Middle of the Signal Chain
When you position a volume pedal somewhere around the middle of your signal chain, it will only affect the pedals that come after it. A common method used by guitarists is to place the volume pedal after your distortion-based and dynamic-boosting pedals, but before any timing-based effects like reverb or delay.
The reason this method is popular amongst guitarists is that it allows you to keep a consistent amount of drive in your signal and create swells using your reverb or delay pedals. It is also a good option for producing continuing trails that tie sections of a song together.
End of the Signal Chain
A less conventional positioning, placing the volume pedal at the end of your signal chain will produce some interesting results. When the pedal is positioned after reverb or delay, it essentially performs the function of a master volume limiter.
Any of the trails produced by your delay or reverb pedals will be stopped in their tracks when you activate the volume control. You can therefore completely mute your signal by using this method. For ending songs instantly, this is a very effective positioning.

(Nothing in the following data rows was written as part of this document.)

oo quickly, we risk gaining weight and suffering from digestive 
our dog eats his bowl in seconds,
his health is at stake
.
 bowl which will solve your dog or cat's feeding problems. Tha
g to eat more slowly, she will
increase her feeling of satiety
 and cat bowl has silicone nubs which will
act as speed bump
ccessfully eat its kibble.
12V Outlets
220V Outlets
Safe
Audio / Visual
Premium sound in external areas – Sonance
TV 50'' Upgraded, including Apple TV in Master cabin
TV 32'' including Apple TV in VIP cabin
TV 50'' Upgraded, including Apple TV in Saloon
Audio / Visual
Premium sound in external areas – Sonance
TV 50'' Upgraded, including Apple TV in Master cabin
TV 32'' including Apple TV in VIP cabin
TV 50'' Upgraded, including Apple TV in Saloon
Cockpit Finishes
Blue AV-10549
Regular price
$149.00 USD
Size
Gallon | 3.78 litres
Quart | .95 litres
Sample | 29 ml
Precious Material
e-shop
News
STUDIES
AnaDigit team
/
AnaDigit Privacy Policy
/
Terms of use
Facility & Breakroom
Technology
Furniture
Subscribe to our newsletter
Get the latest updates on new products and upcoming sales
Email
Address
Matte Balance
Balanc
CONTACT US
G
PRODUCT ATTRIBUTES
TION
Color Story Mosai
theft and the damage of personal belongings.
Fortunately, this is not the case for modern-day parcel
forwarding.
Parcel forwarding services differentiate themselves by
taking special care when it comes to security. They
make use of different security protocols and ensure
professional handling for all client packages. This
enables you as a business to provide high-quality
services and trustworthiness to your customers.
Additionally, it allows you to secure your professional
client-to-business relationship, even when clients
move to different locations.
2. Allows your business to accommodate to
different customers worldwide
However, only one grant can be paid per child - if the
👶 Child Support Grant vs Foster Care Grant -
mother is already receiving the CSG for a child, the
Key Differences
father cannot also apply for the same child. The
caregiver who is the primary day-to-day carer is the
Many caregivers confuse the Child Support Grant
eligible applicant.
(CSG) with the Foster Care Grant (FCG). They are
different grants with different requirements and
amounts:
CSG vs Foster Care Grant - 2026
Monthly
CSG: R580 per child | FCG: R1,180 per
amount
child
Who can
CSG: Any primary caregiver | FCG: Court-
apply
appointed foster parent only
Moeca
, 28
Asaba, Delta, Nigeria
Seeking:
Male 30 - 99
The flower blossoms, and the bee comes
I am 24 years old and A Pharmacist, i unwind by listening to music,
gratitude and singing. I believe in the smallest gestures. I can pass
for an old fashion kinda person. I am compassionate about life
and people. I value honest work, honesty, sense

Expression Pedal Positioning
If you intend to use your volume pedal as an expression pedal too, this requires a different approach to posting it in your signal chain. Technically speaking, the expression pedal can be placed anywhere as it won't be directly linked to your signal chain.
However, most guitarists prefer to position them somewhere on their pedalboard where there is plenty of space. Due to the large nature of these pedals and the way they are controlled by foot, if they are crowded by other pedals, they become much trickier to use.
Utilizing a volume pedal is without a doubt the best way to gain complete control over the dynamics of your guitar. When you first use one, you’re likely to wonder how you coped without it!
Despite the relatively simple nature of volume pedals, there's a lot that can be achieved with them. Swells and gradual fade-ins are highly effective tools to have in your arsenal. Therefore, it's important to choose one that facilitates everything you need from a volume pedal.